Gestern erlebte ich im Berliner Kulturamt einen bewegenden Moment. Nach fast 80 Jahren erhielt Bettina Bernhard den goldenen Verlobungsring ihrer Großmutter zurück – ein Schmuckstück mit schmerzhafter Geschichte. Die Nazis hatten ihn 1939 der jüdischen Familie abgepresst, bevor diese aus Deutschland fliehen musste.
«Dieser Ring ist mehr als Gold und Stein. Er ist ein Stück unserer Familiengeschichte, die fast ausgelöscht wurde», sagte Bernhard mit Tränen in den Augen. Der Schmuck wurde überraschend bei Renovierungsarbeiten in einem ehemaligen Berliner Bankgebäude entdeckt. Experten der «Beratenden Kommission für NS-Raubgut» konnten ihn anhand von Gravuren der Familie zuordnen.
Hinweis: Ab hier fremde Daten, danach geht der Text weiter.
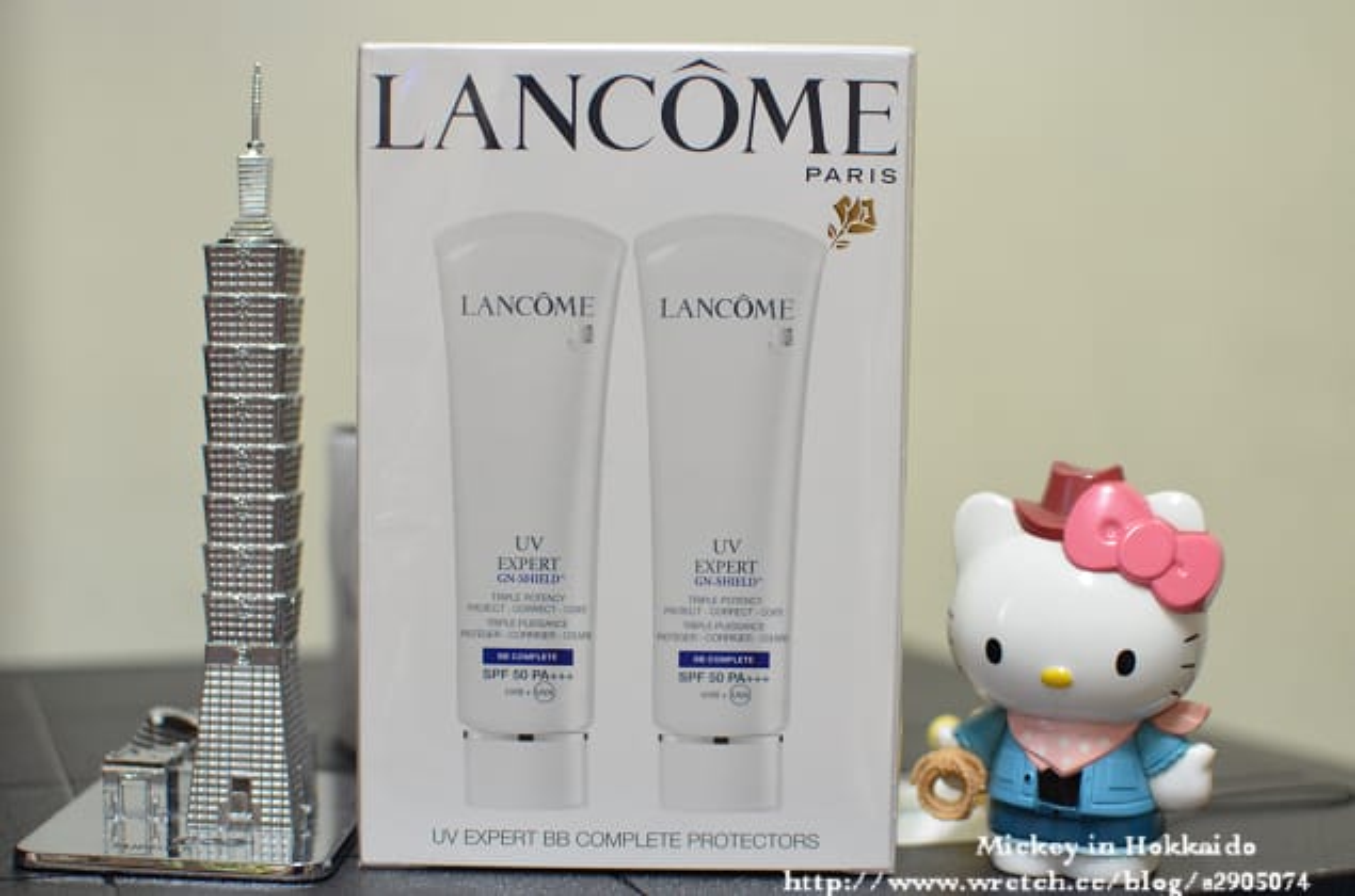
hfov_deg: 37.9
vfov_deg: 25.6
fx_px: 1971
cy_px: 448
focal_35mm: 52
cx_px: 678
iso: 1250
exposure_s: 1/80
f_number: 2.8
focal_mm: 35
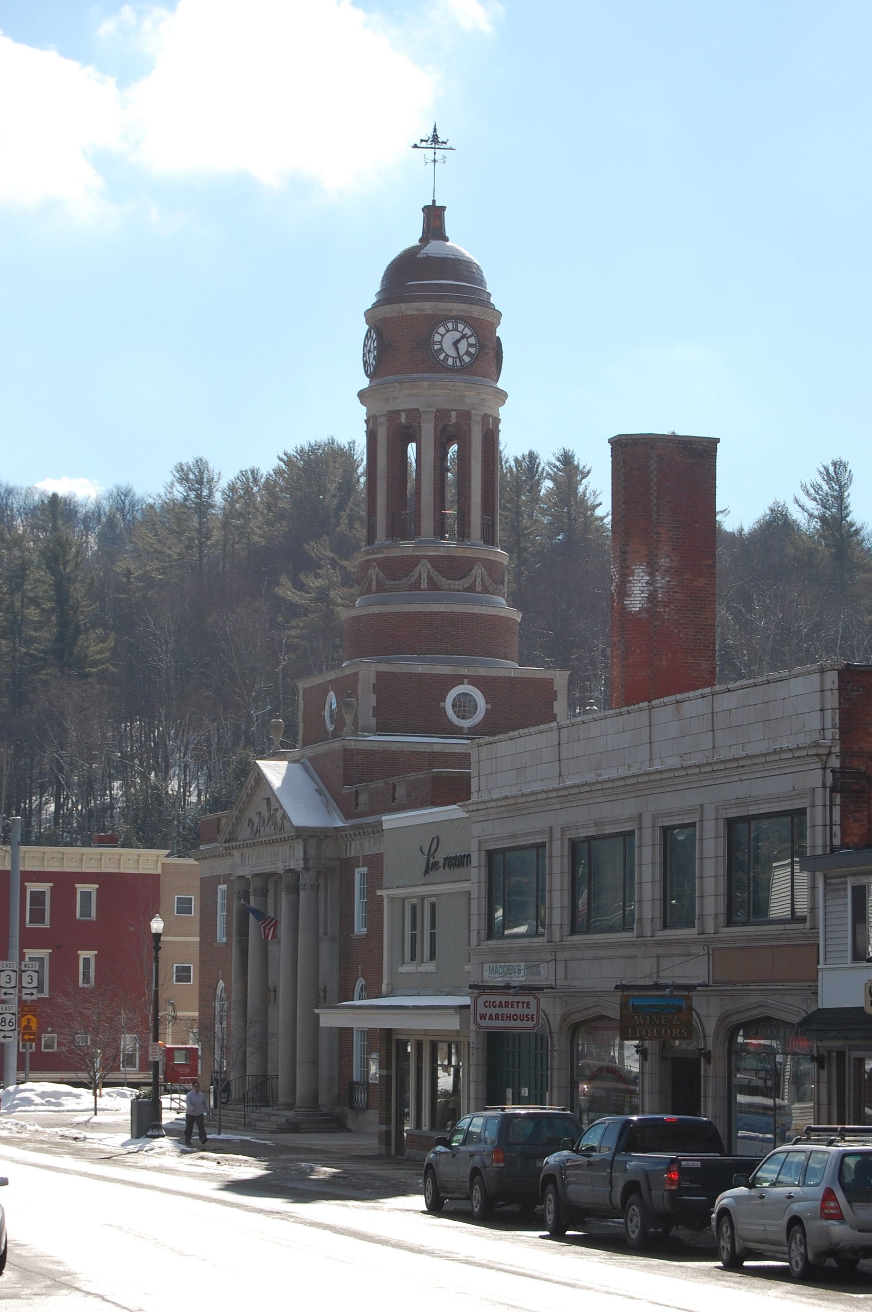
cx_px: 429
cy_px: 719
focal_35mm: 91
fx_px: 3296
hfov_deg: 15.1
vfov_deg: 22.5
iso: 200
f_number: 7.1
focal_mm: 55
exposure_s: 1/200
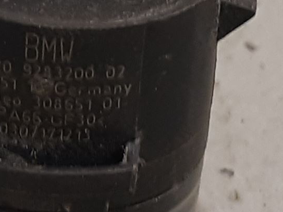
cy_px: -10
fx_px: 802
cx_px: 81
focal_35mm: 98
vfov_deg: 14.8
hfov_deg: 19.9
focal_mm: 3.93
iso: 100
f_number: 1.7
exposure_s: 1/50
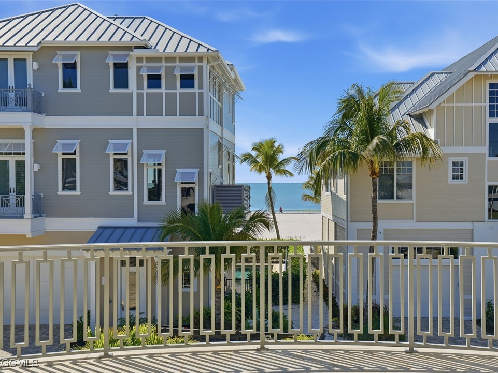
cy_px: 186
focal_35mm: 38
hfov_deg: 48.9
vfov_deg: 37.7
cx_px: 273
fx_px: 547
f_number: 9
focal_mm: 35
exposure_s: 1/3200
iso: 400
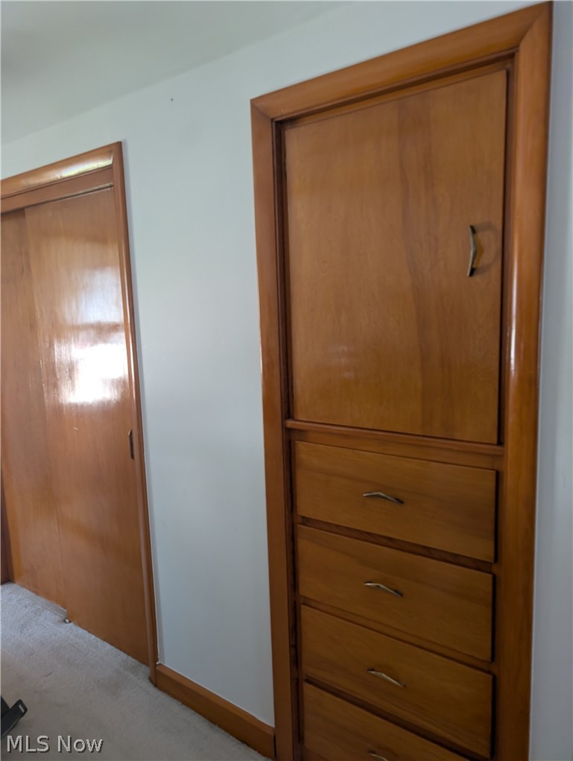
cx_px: 286
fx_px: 528
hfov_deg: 56.9
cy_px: 380
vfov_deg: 71.5
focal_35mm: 24
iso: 628
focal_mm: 6.9
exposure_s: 1/108
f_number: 1.68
Solche Rückgaben sind selten und wertvoll. Letztes Jahr wurden bundesweit nur 27 geraubte Kunstgegenstände an Nachfahren restituiert. Ich erinnere mich an meine Begegnung mit einem Holocaust-Überlebenden, der mir sagte: «Jedes zurückgegebene Objekt heilt eine kleine Wunde.» Als die 75-jährige Bernhard den Ring anprobierte, passte er perfekt – als hätte er auf sie gewartet.
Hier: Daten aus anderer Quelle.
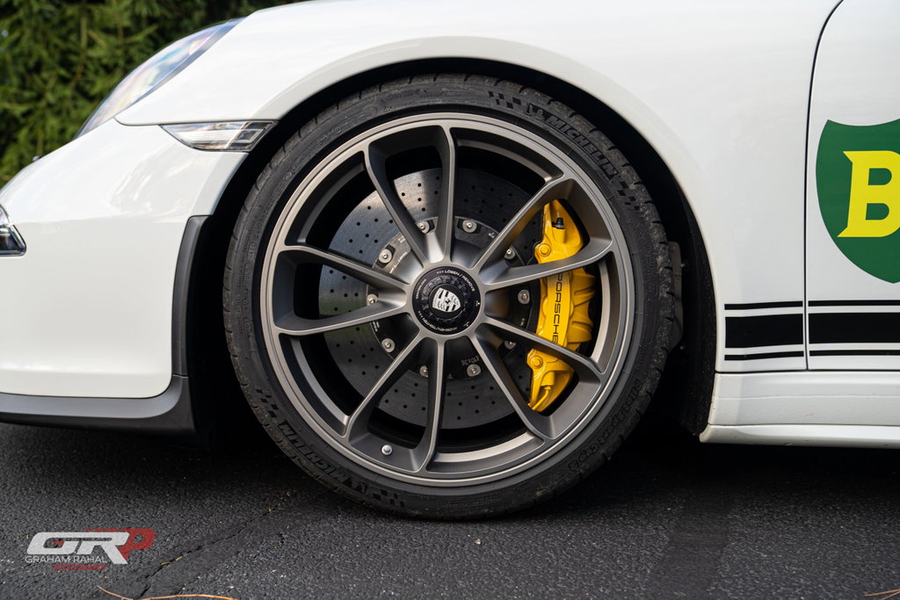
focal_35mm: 36
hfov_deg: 53.1
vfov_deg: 36.9
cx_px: 450
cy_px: 300
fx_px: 900
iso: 100
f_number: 4
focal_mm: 36
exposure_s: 1/125
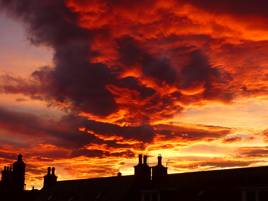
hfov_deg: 38.2
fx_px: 387
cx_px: 134
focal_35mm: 50
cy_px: 100
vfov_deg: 29.1
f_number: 2.8
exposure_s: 1/160
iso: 100
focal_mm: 9.1
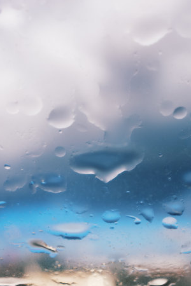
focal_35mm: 49
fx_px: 390
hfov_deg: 27.4
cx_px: 118
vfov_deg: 40.3
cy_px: 141
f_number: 7.1
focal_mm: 24
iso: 100
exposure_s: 1/400
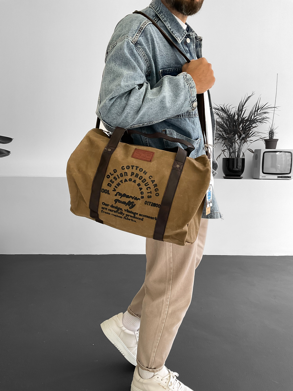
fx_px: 327
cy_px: 196
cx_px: 146
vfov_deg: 61.7
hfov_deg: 48.2
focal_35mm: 29
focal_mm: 3
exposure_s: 1/120
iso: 64
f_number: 1.8
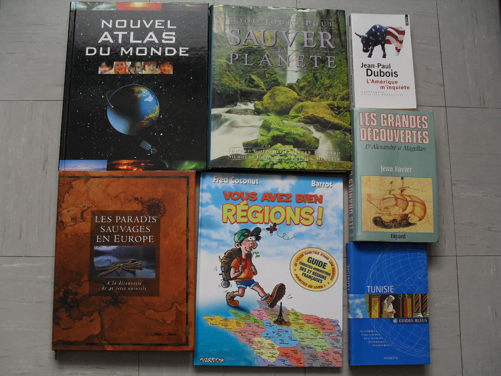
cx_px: 250
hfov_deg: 52.6
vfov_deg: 40.7
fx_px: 507
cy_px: 188
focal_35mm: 35
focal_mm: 6.3
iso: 120
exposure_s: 1/45
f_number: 3.2
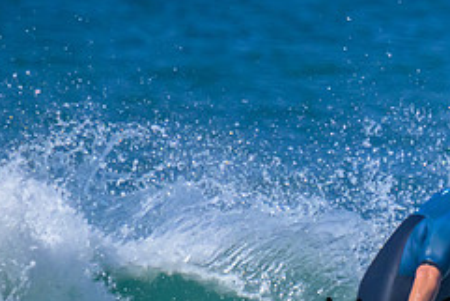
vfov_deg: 0.6
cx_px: 598
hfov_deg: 0.9
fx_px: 30054
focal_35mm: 2403
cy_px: 220
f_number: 11
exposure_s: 1/2000
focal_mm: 800
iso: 3600
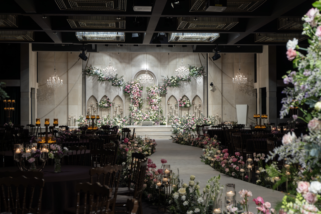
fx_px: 464
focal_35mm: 52
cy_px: 107
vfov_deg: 26.0
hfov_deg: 38.2
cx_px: 160
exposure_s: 1/100
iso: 160
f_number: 3.5
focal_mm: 35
Die Rückgabe solcher Gegenstände geht weit über materielle Werte hinaus. Sie stellt symbolisch Gerechtigkeit her und gibt Familien ein Stück ihrer zerstörten Identität zurück. Nach den Schätzungen der Kulturministerkonferenz befinden sich noch tausende geraubte Objekte in deutschen Sammlungen – jedes mit einer unerzählten Geschichte.